══ Excerto do texto ══

Num tempo destes, o mais fácil será fazer do populismo e da demagogia as
principais forças motrizes de canalização, no espaço público, dessa revolta e
dessa iminente impossibilidade de regresso. Agitar o vento, para pessoas sem
raízes, é um meio eficaz de as levar atrás de qualquer coisa, com destaque para
a corrida atrás tanto de um passado sempre possível de ser assinalado como
espectacular, como de um futuro completamente utópico e perfeito. As pessoas
estão a precisar, e depressa, de se agarrar a algo de muito concreto, por mais
inverosímil que lhes pareça. Acreditar, confiar, ser parte.

═══
══ Dados brutos ══

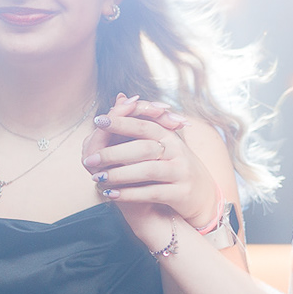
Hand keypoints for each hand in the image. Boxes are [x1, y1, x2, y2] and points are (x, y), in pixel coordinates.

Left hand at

═══

--- As suas tarefas ---
1: Responda às perguntas seguintes com base no excerto sobre o populismo.
(a) Em que diz o excerto que o mais fácil será transformar o populismo e a demagogia?
(b) Para que tipo de pessoas é agitar o vento um meio eficaz de as levar atrás de qualquer coisa?
(c) A que precisam as pessoas de se agarrar, e depressa?
2: Transcreva do excerto sobre o populismo tudo o que vai de "Num tempo destes, o" até "confiar, ser parte.".

--- Respostas às tarefas ---
1:
(a) Nas principais forças motrizes de canalização, no espaço público, dessa revolta e dessa iminente impossibilidade de regresso.
(b) Para pessoas sem raízes.
(c) A algo de muito concreto, por mais inverosímil que lhes pareça.

2:
Num tempo destes, o mais fácil será fazer do populismo e da demagogia as
principais forças motrizes de canalização, no espaço público, dessa revolta e
dessa iminente impossibilidade de regresso. Agitar o vento, para pessoas sem
raízes, é um meio eficaz de as levar atrás de qualquer coisa, com destaque para
a corrida atrás tanto de um passado sempre possível de ser assinalado como
espectacular, como de um futuro completamente utópico e perfeito. As pessoas
estão a precisar, e depressa, de se agarrar a algo de muito concreto, por mais
inverosímil que lhes pareça. Acreditar, confiar, ser parte.